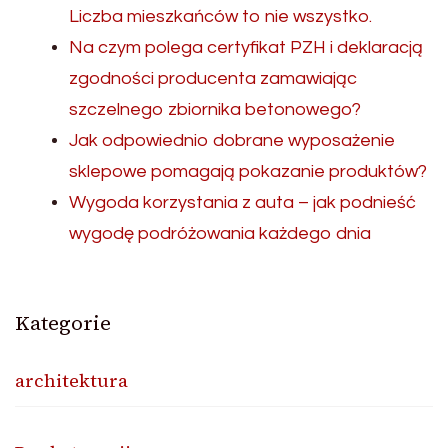
Liczba mieszkańców to nie wszystko.
Na czym polega certyfikat PZH i deklaracją
zgodności producenta zamawiając
szczelnego zbiornika betonowego?
Jak odpowiednio dobrane wyposażenie
sklepowe pomagają pokazanie produktów?
Wygoda korzystania z auta – jak podnieść
wygodę podróżowania każdego dnia
Kategorie
architektura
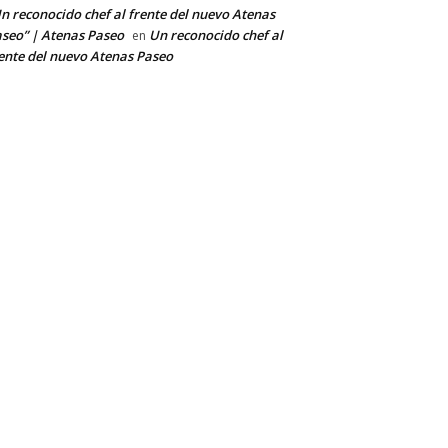
n reconocido chef al frente del nuevo Atenas
seo” | Atenas Paseo
Un reconocido chef al
en
ente del nuevo Atenas Paseo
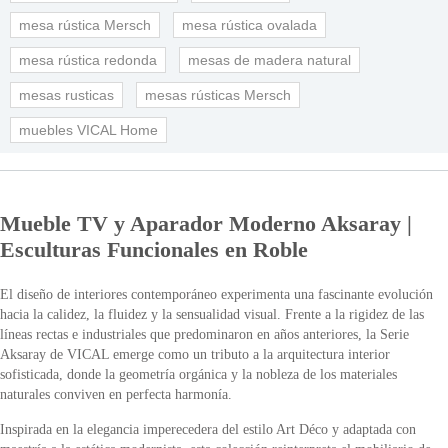
mesa rústica Mersch
mesa rústica ovalada
mesa rústica redonda
mesas de madera natural
mesas rusticas
mesas rústicas Mersch
muebles VICAL Home
Mueble TV y Aparador Moderno Aksaray |
Esculturas Funcionales en Roble
El diseño de interiores contemporáneo experimenta una fascinante evolución
hacia la calidez, la fluidez y la sensualidad visual. Frente a la rigidez de las
líneas rectas e industriales que predominaron en años anteriores, la Serie
Aksaray de VICAL emerge como un tributo a la arquitectura interior
sofisticada, donde la geometría orgánica y la nobleza de los materiales
naturales conviven en perfecta harmonía.
Inspirada en la elegancia imperecedera del estilo Art Déco y adaptada con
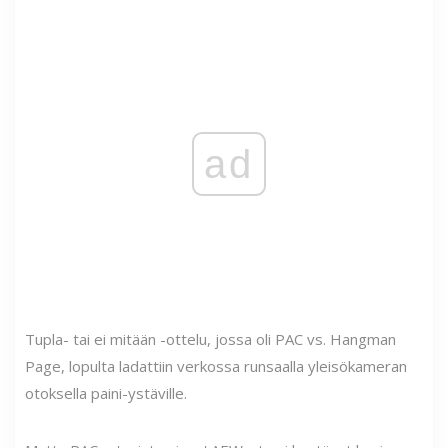
ad
Tupla- tai ei mitään -ottelu, jossa oli PAC vs. Hangman
Page, lopulta ladattiin verkossa runsaalla yleisökameran
otoksella paini-ystäville.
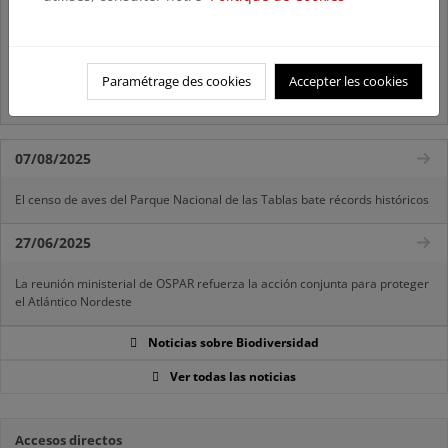
El MITECO revisa y actualiza la Lista Patrón de las especies
silvestres presentes en España
Preguntas frecuentes...
Paramétrage des cookies
Accepter les cookies
Acceso a los recursos genéticos y reparto de beneficios
07/08/2025
El censo de aves del Parque Nacional de las Tablas bate récords históricos
27/06/2025
La reunión ministerial de OSPAR refuerza la acción conjunta para proteger
el Atlántico Nordeste
Noticias sobre Biodiversidad
Ver todas las noticias
Accesos directos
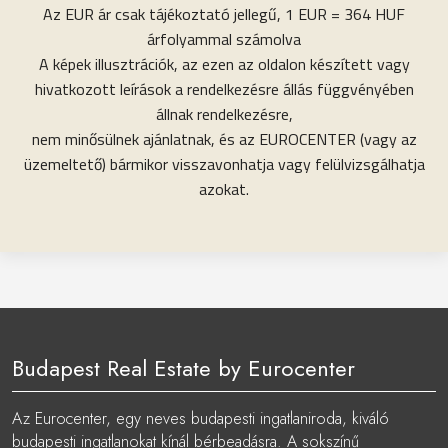
Az EUR ár csak tájékoztató jellegű, 1 EUR = 364 HUF
árfolyammal számolva
A képek illusztrációk, az ezen az oldalon készített vagy
hivatkozott leírások a rendelkezésre állás függvényében
állnak rendelkezésre,
nem minősülnek ajánlatnak, és az EUROCENTER (vagy az
üzemeltető) bármikor visszavonhatja vagy felülvizsgálhatja
azokat.
Budapest Real Estate by Eurocenter
Az Eurocenter, egy neves budapesti ingatlaniroda, kiváló
budapesti ingatlanokat kínál bérbeadásra. A sokszínű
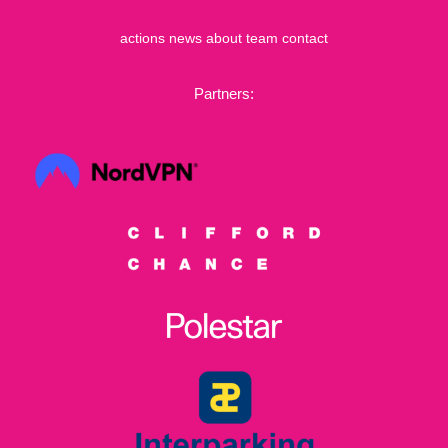
actions
news
about
team
contact
Partners:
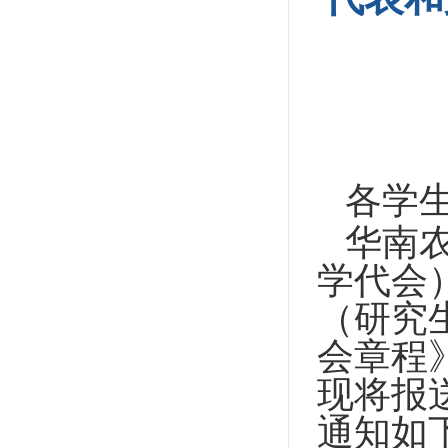
各学
华南
学代会
（研究
会章程
现将报
通知如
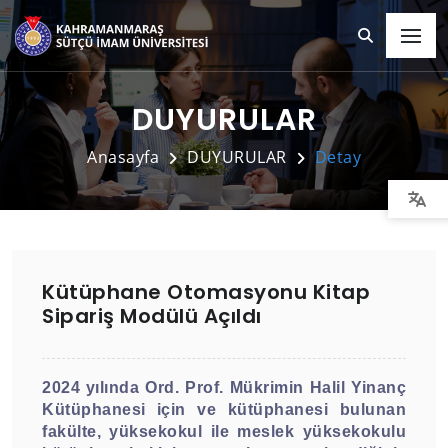
DUYURULAR
Anasayfa
DUYURULAR
Detay
Kütüphane Otomasyonu Kitap
Sipariş Modülü Açıldı
2024 yılında Ord. Prof. Mükrimin Halil Yinanç
Kütüphanesi için ve kütüphanesi bulunan
fakülte, yüksekokul ile meslek yüksekokulu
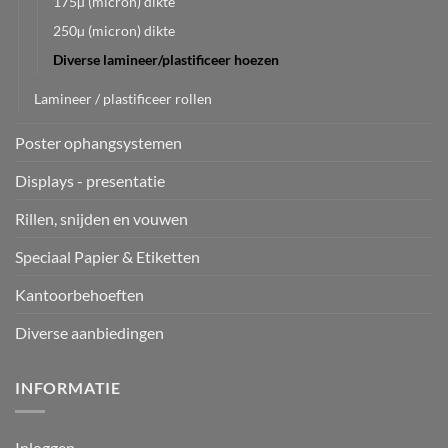
175µ (micron) dikte
250µ (micron) dikte
Diverse lamineer/plastificeer hoezen
Lamineer / plastificeer rollen
Poster ophangsystemen
Displays - presentatie
Rillen, snijden en vouwen
Speciaal Papier & Etiketten
Kantoorbehoeften
Diverse aanbiedingen
INFORMATIE
Inloggen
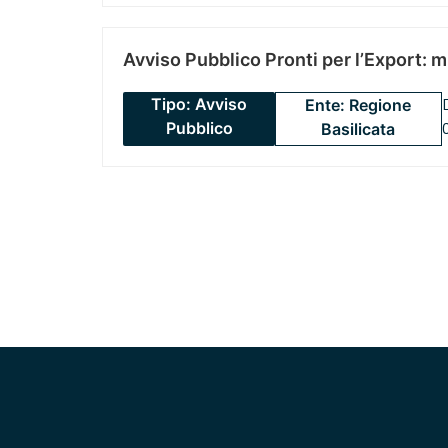
Avviso Pubblico Pronti per l’Export: 
Tipo: Avviso
Ente: Regione
Pubblico
Basilicata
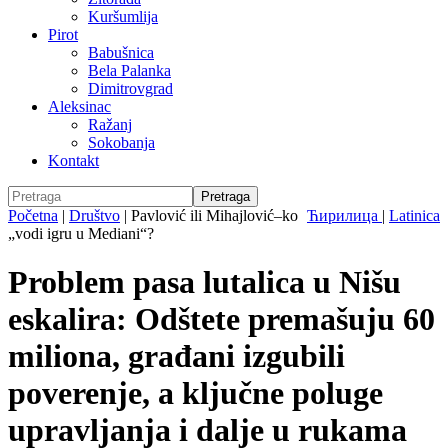
Kuršumlija
Pirot
Babušnica
Bela Palanka
Dimitrovgrad
Aleksinac
Ražanj
Sokobanja
Kontakt
Početna
|
Društvo
|
Pavlović ili Mihajlović–ko
Ћирилица
|
Latinica
„vodi igru u Mediani“?
Problem pasa lutalica u Nišu
eskalira: Odštete premašuju 60
miliona, građani izgubili
poverenje, a ključne poluge
upravljanja i dalje u rukama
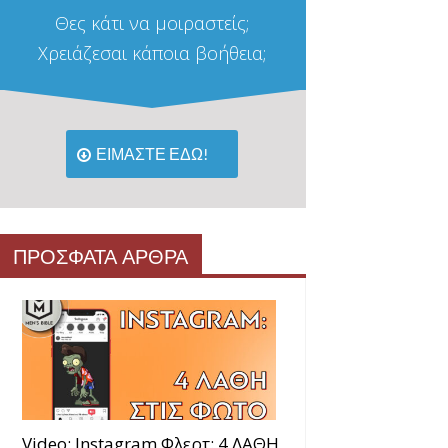
Θες κάτι να μοιραστείς;
Χρειάζεσαι κάποια βοήθεια;
ΕΙΜΑΣΤΕ ΕΔΩ!
ΠΡΟΣΦΑΤΑ ΑΡΘΡΑ
Video: Instagram Φλερτ: 4 ΛΑΘΗ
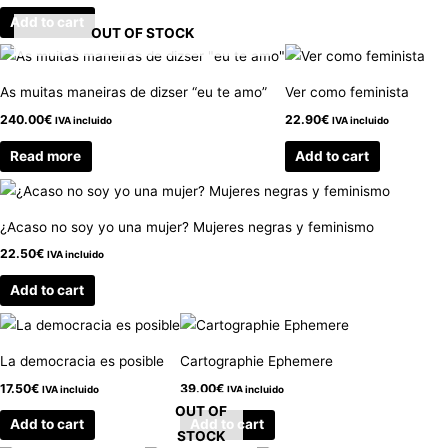
Add to cart
OUT OF STOCK
As muitas maneiras de dizser “eu te amo”
Ver como feminista
240.00
€
22.90
€
IVA incluido
IVA incluido
Read more
Add to cart
¿Acaso no soy yo una mujer? Mujeres negras y feminismo
22.50
€
IVA incluido
Add to cart
La democracia es posible
Cartographie Ephemere
17.50
€
39.00
€
IVA incluido
IVA incluido
OUT OF
Add to cart
Add to cart
STOCK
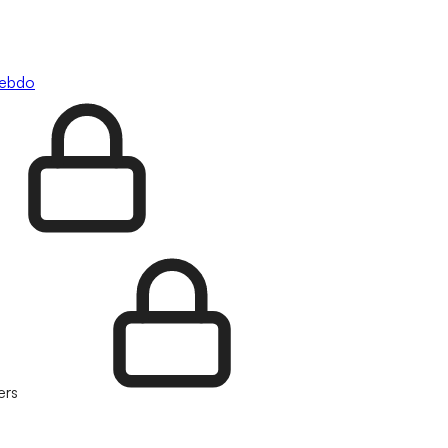
hebdo
ers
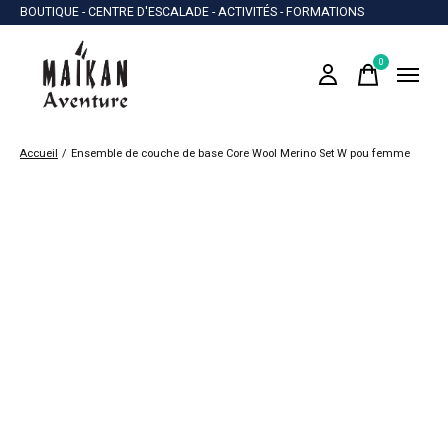
BOUTIQUE - CENTRE D'ESCALADE - ACTIVITÉS - FORMATIONS
0
items
Accueil
/
Ensemble de couche de base Core Wool Merino Set W pou femme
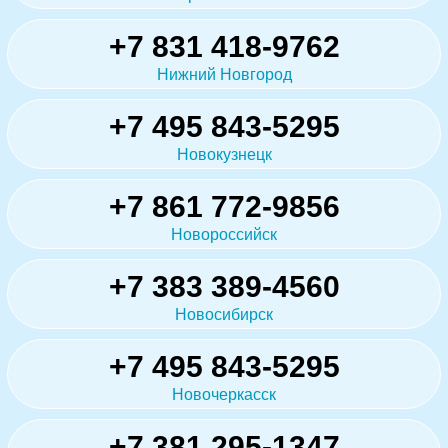
+7 831 418-9762
Нижний Новгород
+7 495 843-5295
Новокузнецк
+7 861 772-9856
Новороссийск
+7 383 389-4560
Новосибирск
+7 495 843-5295
Новочеркасск
+7 381 295-1347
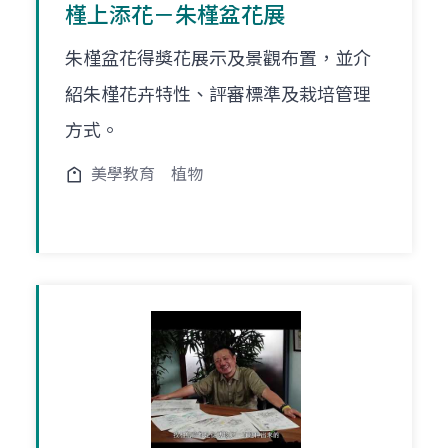
槿上添花－朱槿盆花展
朱槿盆花得獎花展示及景觀布置，並介
紹朱槿花卉特性、評審標準及栽培管理
方式。
美學教育
植物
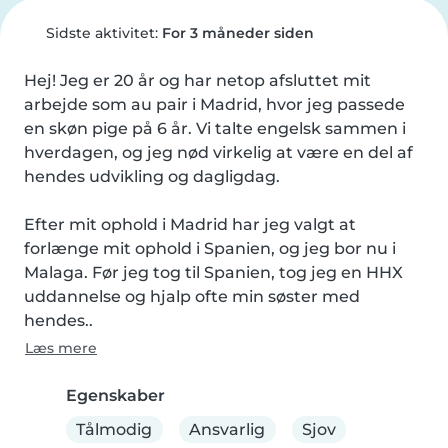
Sidste aktivitet:
For 3 måneder siden
Hej! Jeg er 20 år og har netop afsluttet mit 
arbejde som au pair i Madrid, hvor jeg passede 
en skøn pige på 6 år. Vi talte engelsk sammen i 
hverdagen, og jeg nød virkelig at være en del af 
hendes udvikling og dagligdag.

Efter mit ophold i Madrid har jeg valgt at 
forlænge mit ophold i Spanien, og jeg bor nu i 
Malaga. Før jeg tog til Spanien, tog jeg en HHX 
uddannelse og hjalp ofte min søster med 
hendes..
Læs mere
Egenskaber
Tålmodig
Ansvarlig
Sjov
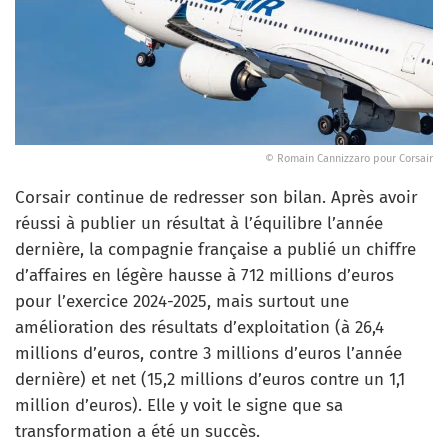
© Romain Cannizzaro pour Corsair
Corsair continue de redresser son bilan. Après avoir
réussi à publier un résultat à l’équilibre l’année
dernière, la compagnie française a publié un chiffre
d’affaires en légère hausse à 712 millions d’euros
pour l’exercice 2024-2025, mais surtout une
amélioration des résultats d’exploitation (à 26,4
millions d’euros, contre 3 millions d’euros l’année
dernière) et net (15,2 millions d’euros contre un 1,1
million d’euros). Elle y voit le signe que sa
transformation a été un succès.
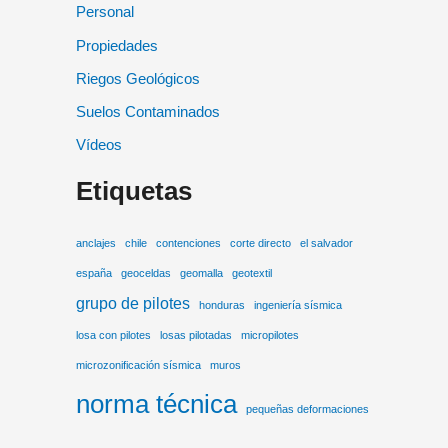
Personal
Propiedades
Riegos Geológicos
Suelos Contaminados
Vídeos
Etiquetas
anclajes
chile
contenciones
corte directo
el salvador
españa
geoceldas
geomalla
geotextil
grupo de pilotes
honduras
ingeniería sísmica
losa con pilotes
losas pilotadas
micropilotes
microzonificación sísmica
muros
norma técnica
pequeñas deformaciones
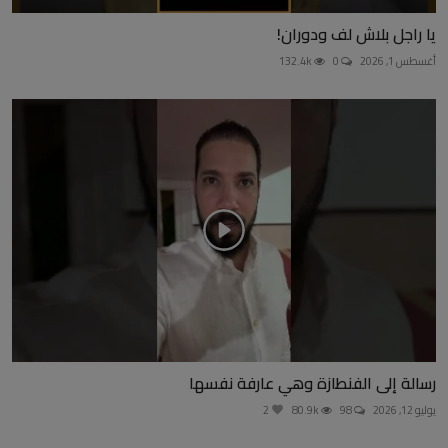
يا راجل بلاش لف ودوران!
أغسطس 1, 2026
0
132.4k
رسالة إلى الفنطازة وهي عارفة نفسها
يوليو 12, 2026
98
80.9k
2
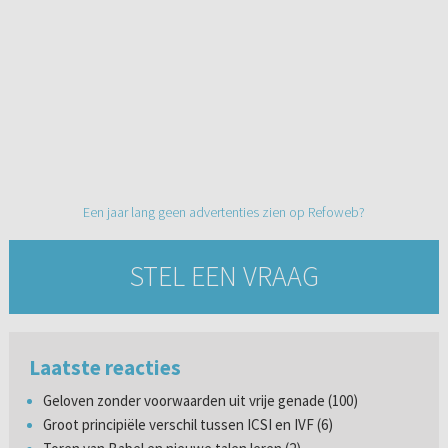
Een jaar lang geen advertenties zien op Refoweb?
STEL EEN VRAAG
Laatste reacties
Geloven zonder voorwaarden uit vrije genade (100)
Groot principiële verschil tussen ICSI en IVF (6)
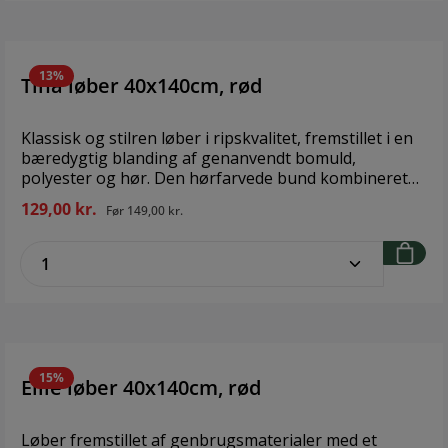
13%
Tina løber 40x140cm, rød
Klassisk og stilren løber i ripskvalitet, fremstillet i en
bæredygtig blanding af genanvendt bomuld,
polyester og hør. Den hørfarvede bund kombineret
med et diskret stribet mønster giver løberen et tidløst
129,00 kr.
Før
149,00 kr.
udtryk, der passer både i moderne og traditionelle
miljøer. Ripsvævningens tydelige struktur giver
zentheme.component.product.quantitySe
stoffet en god fasthed og et smukt fald. Brand:
FondacoStørrelse: 40x140cmMateriale: 70% bomuld,
20% polyester, 10% hør.Stoffet kan krympe ca 5-7% i
vask.
15%
Ellie løber 40x140cm, rød
Løber fremstillet af genbrugsmaterialer med et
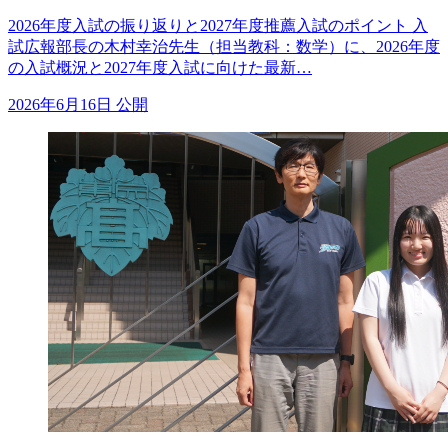
2026年度入試の振り返りと2027年度推薦入試のポイント 入
試広報部長の木村幸治先生（担当教科：数学）に、2026年度
の入試概況と2027年度入試に向けた最新…
2026年6月16日 公開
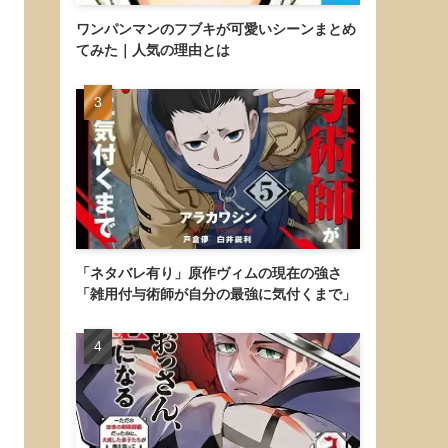
ワンパンマンのフブキが可愛いシーンまとめ
てみた｜人気の理由とは
「ネタバレ有り」原作ヴィムの現在の強さ
「雑用付与術師が自分の最強に気付くまで」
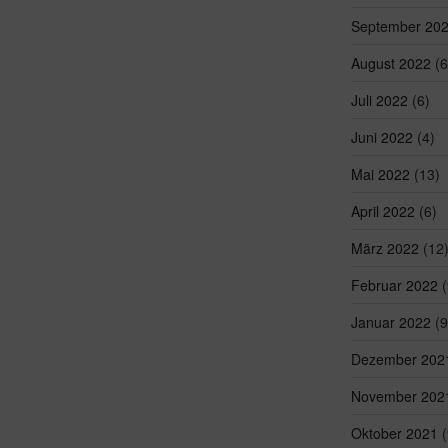
September 20
August 2022
(6
Juli 2022
(6)
Juni 2022
(4)
Mai 2022
(13)
April 2022
(6)
März 2022
(12
Februar 2022
(
Januar 2022
(9
Dezember 202
November 202
Oktober 2021
(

^^^^

= Goal of the exercise =
The string "euros" appears on some lines of the data above; report how many such lines there are, as a bare number.

= Solution for this problem =
4